Founded in 2005, the company initially disrupted the firewall market with its “next-generation firewall” technology, which could inspect traffic by application rather than just port/protocol. It has since expanded dramatically through both organic development and acquisitions to cover virtually every area of cybersecurity.
Revenue Breakdown
| Revenue Source | FY2024 (Jul) | FY2023 (Jul) | YoY Growth |
|---|---|---|---|
| Subscription Revenue | $4.2B | $3.5B | +20.0% |
| Support Revenue | $1.8B | $1.7B | +5.9% |
| Product Revenue | $1.6B | $1.6B | +0.0% |
| Total Revenue | $8.0B | $7.0B | +14.3% |
Subscription Revenue — 53% of Revenue
The largest and fastest-growing component. Subscriptions include cloud-delivered security services attached to firewalls (Threat Prevention, URL Filtering, WildFire, DNS Security) and standalone cloud security products:
- Prisma Cloud — Cloud-native security platform protecting workloads, containers, and serverless environments across AWS, Azure, and GCP.
- Prisma Access / Prisma SASE — Secure access service edge (SASE) combining networking and security for remote and branch office workers.
- Cortex (XSIAM, XDR, XSOAR) — AI-driven security operations platform for threat detection, investigation, and automated response.
Support Revenue — 23% of Revenue
Maintenance contracts and technical support attached to hardware and software purchases. A recurring, high-margin revenue stream.
Product Revenue — 20% of Revenue
Hardware firewall appliances and software licenses. This is the legacy business that seeds ongoing subscription and support revenue. Product revenue is essentially flat as the company transitions to software and cloud-delivered solutions.
Income Statement Overview
| Metric | FY2024 | FY2023 |
|---|---|---|
| Total Revenue | $8.0B | $7.0B |
| Cost of Revenue | $2.5B | $2.2B |
| Gross Profit | $5.5B | $4.8B |
| Operating Expenses | $4.6B | $4.3B |
| Operating Income | $0.9B | $0.5B |
| Net Income | $1.3B | $0.4B |
Key Financial Metrics
- Gross Margin: 68.8% — Strong and improving as the revenue mix shifts toward higher-margin subscriptions and away from hardware.
- Operating Margin: 11.3% (GAAP) — Expanding. Non-GAAP operating margin was approximately 27%, with the gap driven by significant stock-based compensation (~$1.4B annually).
- Revenue Growth: +14.3% — Steady double-digit growth. The company temporarily sacrificed revenue growth in FY2024 by offering free trials to accelerate platformization, which will convert to paid subscriptions over time.
- Annual Recurring Revenue (ARR): $4.2B — Next-generation security ARR (Prisma and Cortex) grew 43%, demonstrating the traction of the platform strategy.
- Remaining Performance Obligations: $12.7B — Up 22%, showing strong future revenue locked in through multi-year contracts.
What to Watch
- Platformization conversion — Palo Alto offered free access to platform modules to drive adoption. Converting these free users to paying subscribers in FY2025-2026 is the key near-term catalyst.

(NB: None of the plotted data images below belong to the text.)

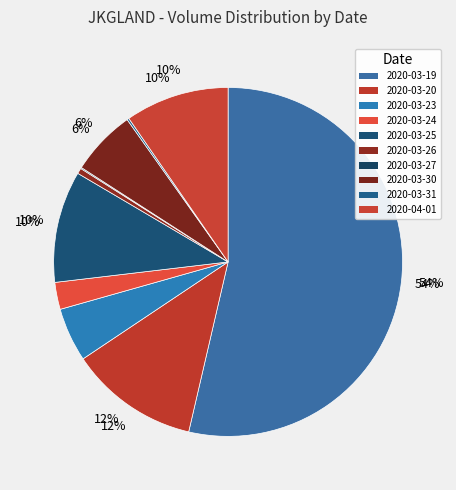

To the nearest percent, what is the difference between the largest and smallest slice percentages?

54%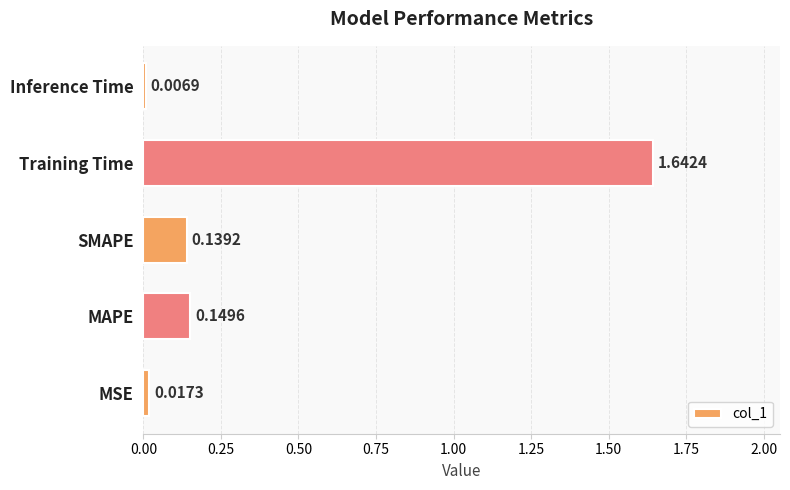

Where is the data nearest to the value 0?

Inference Time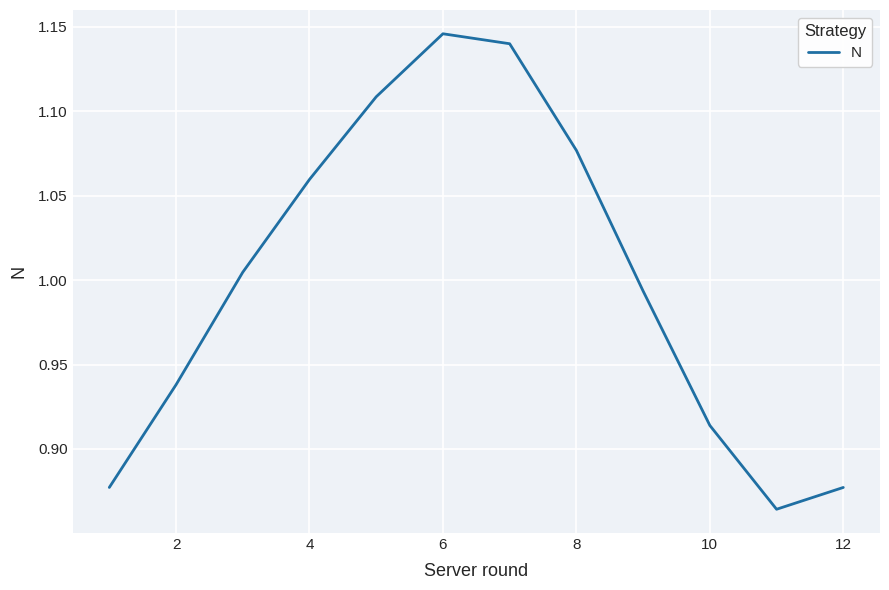

What is the difference between the maximum and second lowest values?

0.3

- AI in cybersecurity — Palo Alto’s Cortex XSIAM uses AI to automate security operations. As AI-generated threats increase, demand for AI-powered defense should grow — a tailwind for the entire industry.
- SASE (Secure Access Service Edge) — Prisma SASE combines networking and security for the hybrid workforce. This market is projected to grow rapidly as enterprises modernize remote access.
- Competitive dynamics — CrowdStrike leads in endpoint security, Zscaler competes in SASE, and Fortinet competes in firewalls. Palo Alto’s platform breadth is a differentiator but each category has strong competitors.
- Margin expansion — As subscription revenue scales and the product mix improves, GAAP operating margins should expand meaningfully. The path from 11% to 20%+ GAAP margins would be a powerful driver.